(Brief 1):
In the entries below, take the lines from the one with "oportunidade do pleito;" to the one with "com demonstração da" and swap "proposta" for "solicitação". Give those lines again with nothing else changed.

(Document excerpt):
========================================

US20260124480A1US 20260124480 A1US20260124480 A1US 20260124480A1US-20260124480-A1

Abstract

A unibody air maintenance device includes a body that is a single, integral component. The body has an inlet and an outlet. The inlet receives a pressurized gas and the outlet directs the pressurized gas to a dry fire protection system. A regulator is disposed within the body and maintains a pressure of the pressurized gas at a set pressure. A check valve is disposed within the body and opens to allow the pressurized gas to flow from the inlet towards the outlet and closes to prevent the pressurized gas from flowing from the outlet towards the inlet. A three-way valve is disposed within the body downstream of the inlet and upstream of the regulator. The three-way valve allows the pressurized gas to flow towards the regulator in a regulate position and to prevent the pressurized gas from flowing through the unibody air maintenance device in an off position.

Inventors

  • David Deurloo
  • Scott Hanson

Assignees

  • THE RELIABLE AUTOMATIC SPRINKLER CO. INC.

Dates

Publication Date
20260507
Application Date
20251106

Claims (20)

  1. 1 . A unibody air maintenance device for a dry fire protection system, the unibody air maintenance device comprising: a body that is a single, integral component, the body having an inlet and an outlet, the inlet being configured to receive a pressurized gas from a pressurized gas source and the outlet being configured to direct the pressurized gas to the dry fire protection system; a regulator disposed within the body and downstream of the inlet, the regulator being configured to maintain a pressure of the pressurized gas through the unibody air maintenance device at a set pressure; a check valve disposed within the body and downstream of the regulator, the check valve being configured to open to allow the pressurized gas to flow from the inlet towards the outlet and to close to prevent the pressurized gas from flowing from the outlet towards the inlet; and a three-way valve disposed within the body downstream of the inlet and upstream of the regulator, the three-way valve being configured to allow the pressurized gas to flow towards the regulator in a regulate position and to prevent the pressurized gas from flowing through the unibody air maintenance device in an off position.
  2. 2 . The unibody air maintenance device of claim 1 , wherein the three-way valve includes a valve actuator that is configured to actuate the three-way valve from the regulate position to the off position.
  3. 3 . The unibody air maintenance device of claim 1 , further comprising a bypass passage disposed within the body, downstream of the three-way valve and upstream of the check valve, wherein the three-way valve is configured to allow the pressurized gas through the bypass passage towards the outlet and to prevent the pressurized gas from flowing to the regulator in a bypass position.
  4. 4 . The unibody air maintenance device of claim 1 , further comprising a gauge configured to provide an indication of the pressure of the pressurized gas, wherein the gauge includes a gauge port disposed within the body downstream of the regulator and upstream of the check valve.
  5. 5 . The unibody air maintenance device of claim 1 , further comprising a strainer disposed within the body downstream of the three-way valve and upstream of the regulator, wherein the strainer is configured to collect solid particles or debris within the pressurized gas from the pressurized gas source.
  6. 6 . The unibody air maintenance device of claim 1 , further comprising a restriction orifice disposed within the body downstream of the regulator and upstream of the check valve, the restriction orifice being configured to reduce a flow rate of the pressurize gas through the restriction orifice and towards the outlet.
  7. 7 . The unibody air maintenance device of claim 6 , wherein a diameter of the restriction orifice is less than a diameter of the regulator.

========================================

(Given records):
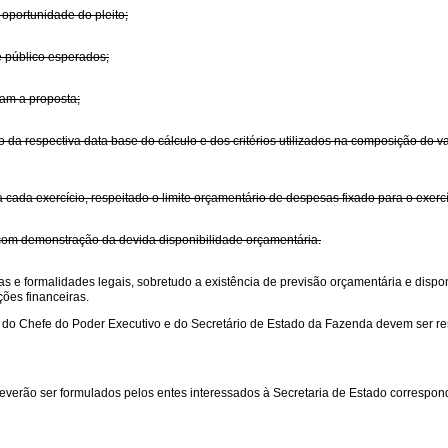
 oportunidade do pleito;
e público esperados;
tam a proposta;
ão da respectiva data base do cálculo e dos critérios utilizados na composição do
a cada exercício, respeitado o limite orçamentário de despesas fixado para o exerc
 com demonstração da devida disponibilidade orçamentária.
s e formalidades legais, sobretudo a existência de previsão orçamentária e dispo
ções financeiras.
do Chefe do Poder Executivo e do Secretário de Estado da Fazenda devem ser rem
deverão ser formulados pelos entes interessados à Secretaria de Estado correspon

========================================

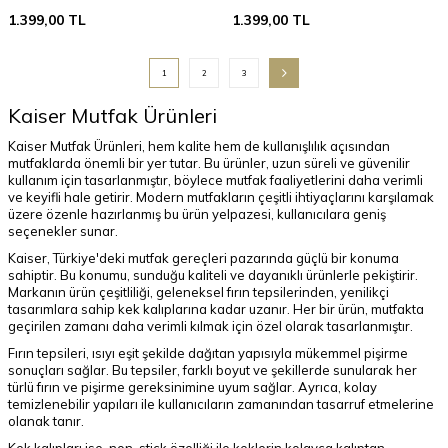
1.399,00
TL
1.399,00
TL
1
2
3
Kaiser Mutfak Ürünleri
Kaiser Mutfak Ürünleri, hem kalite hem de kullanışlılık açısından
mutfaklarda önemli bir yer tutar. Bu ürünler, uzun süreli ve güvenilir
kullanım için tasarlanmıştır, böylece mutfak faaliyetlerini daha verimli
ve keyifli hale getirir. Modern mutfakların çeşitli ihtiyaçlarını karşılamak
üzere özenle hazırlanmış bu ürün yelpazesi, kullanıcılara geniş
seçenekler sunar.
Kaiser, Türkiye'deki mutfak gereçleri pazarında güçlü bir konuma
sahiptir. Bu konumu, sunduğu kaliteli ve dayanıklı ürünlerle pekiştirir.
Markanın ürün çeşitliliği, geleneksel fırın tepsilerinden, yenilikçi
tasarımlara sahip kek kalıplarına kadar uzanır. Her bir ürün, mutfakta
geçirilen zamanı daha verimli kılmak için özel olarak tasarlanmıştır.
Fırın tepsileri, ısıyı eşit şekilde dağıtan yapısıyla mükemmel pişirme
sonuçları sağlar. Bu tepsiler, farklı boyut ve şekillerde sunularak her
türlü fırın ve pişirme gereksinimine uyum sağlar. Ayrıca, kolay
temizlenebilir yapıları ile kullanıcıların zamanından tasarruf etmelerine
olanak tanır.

========================================

(Brief 2):
Output the passage of the air maintenance device patent from "4. 4 . The unibody" to "the check valve." word for word.

(Task result 1):
 oportunidade do pleito;
e público esperados;
tam a solicitação;
ão da respectiva data base do cálculo e dos critérios utilizados na composição do
a cada exercício, respeitado o limite orçamentário de despesas fixado para o exerc
 com demonstração da devida disponibilidade orçamentária.

(Task result 2):
4. 4 . The unibody air maintenance device of claim 1 , further comprising a gauge configured to provide an indication of the pressure of the pressurized gas, wherein the gauge includes a gauge port disposed within the body downstream of the regulator and upstream of the check valve.